Looking at the case of Aduhelm, working towards equitable drug pricing is challenging. From the perspective of Biogen, which spent billions of dollars and countless hours in the development of this new drug, offering it at the steep cost of $56,000 per year per patient may be necessary in order to recoup losses from research and development. From the perspective of patients however, the cost of treatment has the potential to place on them an incredible financial burden, or simply to be out of reach. This is especially true when one considers the additional patient costs associated with monitoring potential side effects, which could reach up to $30,000 a year.
More broadly, this case and the topic of equitable drug pricing raises greater concerns regarding healthcare accessibility and justice. While those from upper income levels may have the means to afford Aduhelm, those with lower incomes may not have the opportunity to potentially slow or stop the spread of their progressive cognitive decline.

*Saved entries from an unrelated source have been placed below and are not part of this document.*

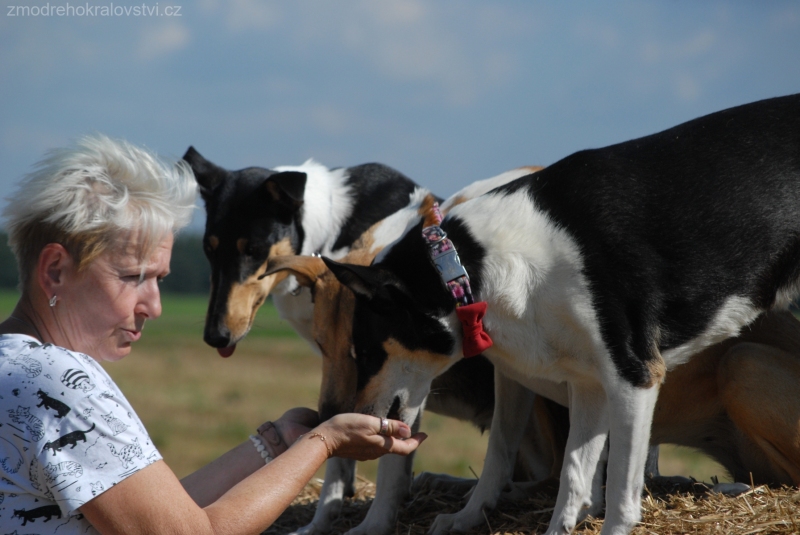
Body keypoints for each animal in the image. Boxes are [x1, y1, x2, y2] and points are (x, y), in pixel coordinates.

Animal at [324, 95, 800, 535]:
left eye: (365, 352)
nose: (350, 416)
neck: (472, 266)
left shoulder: (634, 377)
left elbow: (619, 492)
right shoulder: (590, 385)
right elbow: (571, 475)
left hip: (741, 363)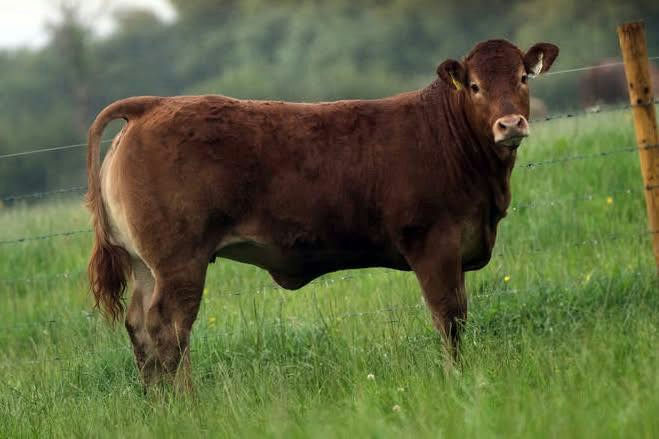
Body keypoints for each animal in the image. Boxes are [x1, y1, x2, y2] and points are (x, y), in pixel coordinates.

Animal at [86, 39, 558, 391]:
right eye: (475, 86)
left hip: (145, 266)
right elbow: (449, 317)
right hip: (179, 263)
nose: (510, 124)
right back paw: (188, 403)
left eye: (522, 78)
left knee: (140, 329)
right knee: (169, 330)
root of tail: (152, 105)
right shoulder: (433, 243)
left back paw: (159, 404)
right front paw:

Furthermore, the average American, whose tax dollars may be spent to subsidize the ability of low-income individuals to receive these extremely expensive treatments, may face significant financial burden. To begin addressing the plethora of concerns and unknowns regarding Aduhelm pricing, it is crucial for both Biogen and policymakers to be transparent with their deliberations in determining costs.

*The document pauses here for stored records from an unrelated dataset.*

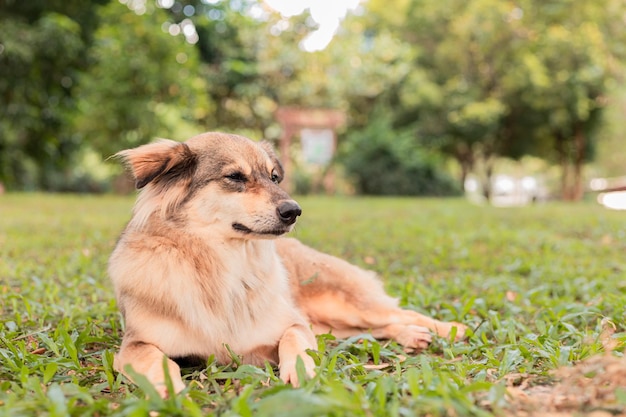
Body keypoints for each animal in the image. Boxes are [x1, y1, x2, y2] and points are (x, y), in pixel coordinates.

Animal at [109, 132, 464, 394]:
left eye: (274, 177)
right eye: (235, 177)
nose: (294, 211)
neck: (222, 267)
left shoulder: (294, 323)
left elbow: (294, 340)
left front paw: (302, 372)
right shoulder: (134, 344)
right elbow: (155, 359)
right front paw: (167, 389)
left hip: (344, 305)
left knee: (394, 314)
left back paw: (448, 328)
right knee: (369, 329)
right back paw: (412, 335)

Is the Accelerated Approval of Aduhelm Ethical?
The overall question this blog seeks to answer is whether or not the accelerated approval of Aduhelm by the FDA was ethically justifiable. From an ethical standpoint, it is important to weigh the risks and benefits involved in the decision to approve the new drug. In regards to its benefits, the drug has incredible potential to improve the quality of life for the millions of individuals who suffer from the devastating effects of Alzheimer’s disease. Further, its approval may pave the way for the success of future accelerated approval pathways that will provide faster solutions to those with unmet medical needs. Looking at the potential risks, there is still some uncertainty in the overall efficacy of the drug given the rapid pace of its approval. These unknowns can potentially infringe upon the consent given by clinical-trial patients. Additionally, the high cost of the drug could further exacerbate existing inequities in the U.S. healthcare system.

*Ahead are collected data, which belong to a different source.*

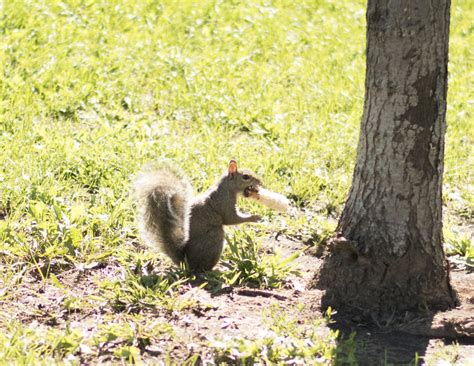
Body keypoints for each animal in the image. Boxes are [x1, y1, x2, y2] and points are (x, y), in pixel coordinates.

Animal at [134, 159, 262, 270]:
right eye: (246, 176)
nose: (260, 182)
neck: (226, 188)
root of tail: (185, 263)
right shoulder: (224, 202)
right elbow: (231, 219)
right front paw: (254, 217)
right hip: (214, 238)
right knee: (204, 268)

For a final consideration in my analysis of this case, I would like to take into account the dialogue and debate that has accompanied it. The FDA’s accelerated approval of Aduhelm immediately generated conflict between the various stakeholders involved. Notably, both the FDA’s independent advisory committee and the American Geriatrics Society were against the approval of the novel drug, with concerns regarding the drug's efficacy. These conflicts may be interfering with the fair and safe production of treatment for patients. In order for the best possible outcome for patients with Alzheimer’s—the number one priority in this decision—dialogue should be taking place rather than conflict.
Based on these deliberations, I do not believe the accelerated approval of Aduhelm is ethically justified. A safer and more positive outcome for Alzheimer’s patients can be achieved by ensuring efficacy in phase III clinical trials before moving forward. Doing so will also allow time for stakeholders to work together to find solutions towards equitable drug-pricing issues and best protect the rights of patients.